## Records shown
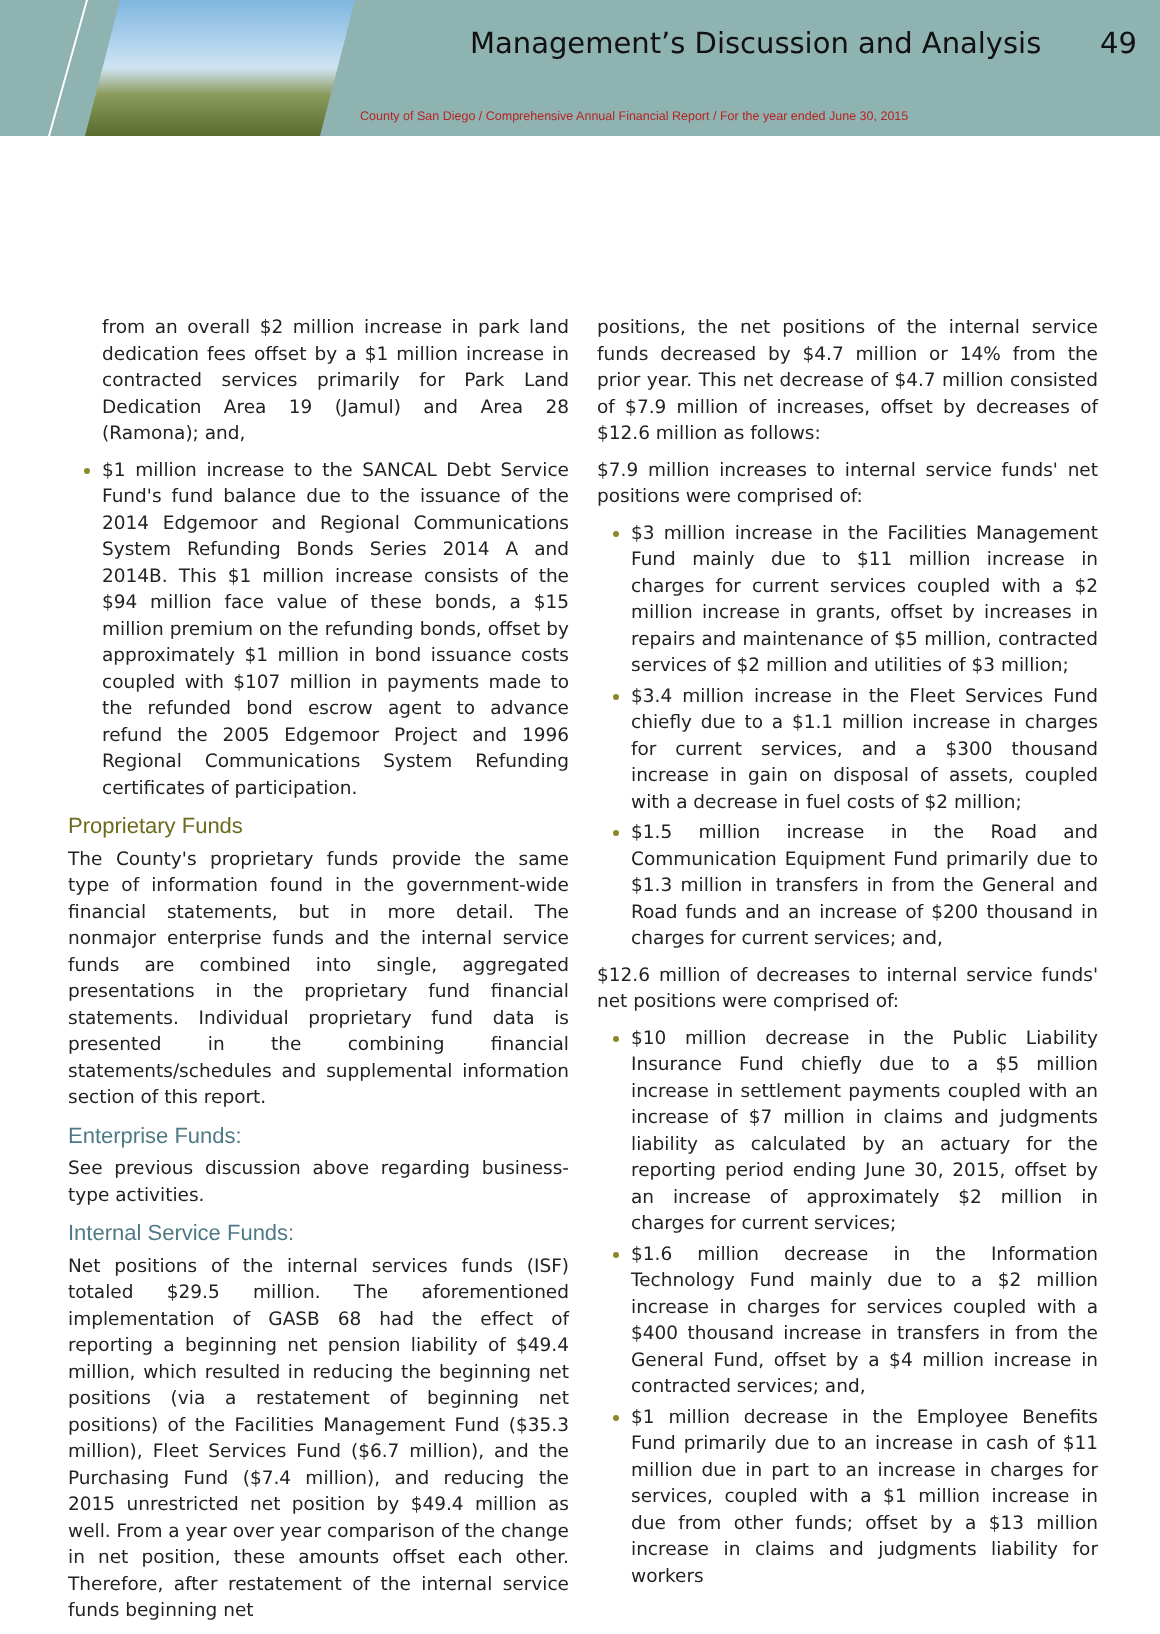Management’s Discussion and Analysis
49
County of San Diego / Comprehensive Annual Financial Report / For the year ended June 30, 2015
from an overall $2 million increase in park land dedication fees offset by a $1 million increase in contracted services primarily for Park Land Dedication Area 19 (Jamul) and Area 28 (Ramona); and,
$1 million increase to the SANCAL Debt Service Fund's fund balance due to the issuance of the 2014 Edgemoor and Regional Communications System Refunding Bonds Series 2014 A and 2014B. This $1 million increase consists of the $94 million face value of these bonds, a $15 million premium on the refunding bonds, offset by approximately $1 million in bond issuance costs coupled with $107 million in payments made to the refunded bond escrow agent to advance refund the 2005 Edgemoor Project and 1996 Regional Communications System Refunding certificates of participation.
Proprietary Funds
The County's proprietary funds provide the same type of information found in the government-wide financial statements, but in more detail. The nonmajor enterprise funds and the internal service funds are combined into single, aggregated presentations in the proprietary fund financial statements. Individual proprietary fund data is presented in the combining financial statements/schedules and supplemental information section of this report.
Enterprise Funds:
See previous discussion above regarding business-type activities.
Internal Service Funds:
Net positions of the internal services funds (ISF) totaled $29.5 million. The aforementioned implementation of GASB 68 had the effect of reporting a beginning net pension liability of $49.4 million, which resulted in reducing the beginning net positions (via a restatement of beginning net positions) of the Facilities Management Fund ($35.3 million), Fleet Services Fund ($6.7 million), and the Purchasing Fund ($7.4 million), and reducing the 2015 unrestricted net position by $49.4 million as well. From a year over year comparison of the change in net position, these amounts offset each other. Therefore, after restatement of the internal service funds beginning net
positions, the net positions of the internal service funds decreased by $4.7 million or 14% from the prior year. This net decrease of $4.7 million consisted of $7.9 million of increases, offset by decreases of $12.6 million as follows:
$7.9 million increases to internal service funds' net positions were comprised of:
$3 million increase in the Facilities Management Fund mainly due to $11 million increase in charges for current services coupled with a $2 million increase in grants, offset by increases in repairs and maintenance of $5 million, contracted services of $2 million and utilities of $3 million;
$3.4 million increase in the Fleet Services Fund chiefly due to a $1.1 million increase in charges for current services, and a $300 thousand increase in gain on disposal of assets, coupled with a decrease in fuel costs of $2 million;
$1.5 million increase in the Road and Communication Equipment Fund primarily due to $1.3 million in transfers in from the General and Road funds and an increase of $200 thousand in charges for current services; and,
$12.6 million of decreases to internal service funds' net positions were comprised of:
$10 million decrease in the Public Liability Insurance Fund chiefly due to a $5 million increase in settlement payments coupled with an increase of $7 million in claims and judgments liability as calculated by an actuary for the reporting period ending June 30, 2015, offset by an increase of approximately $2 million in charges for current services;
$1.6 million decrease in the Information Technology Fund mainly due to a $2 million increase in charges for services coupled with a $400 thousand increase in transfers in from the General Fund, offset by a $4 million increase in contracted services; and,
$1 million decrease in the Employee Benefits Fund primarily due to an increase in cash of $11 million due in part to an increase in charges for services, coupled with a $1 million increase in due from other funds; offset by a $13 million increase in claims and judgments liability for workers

## Work instruction
Throughout the material above, report each line holding the word "decreases".

## Task answer
positions, the net positions of the internal service funds decreased by $4.7 million or 14% from the prior year. This net decrease of $4.7 million consisted of $7.9 million of increases, offset by decreases of $12.6 million as follows:
$12.6 million of decreases to internal service funds' net positions were comprised of:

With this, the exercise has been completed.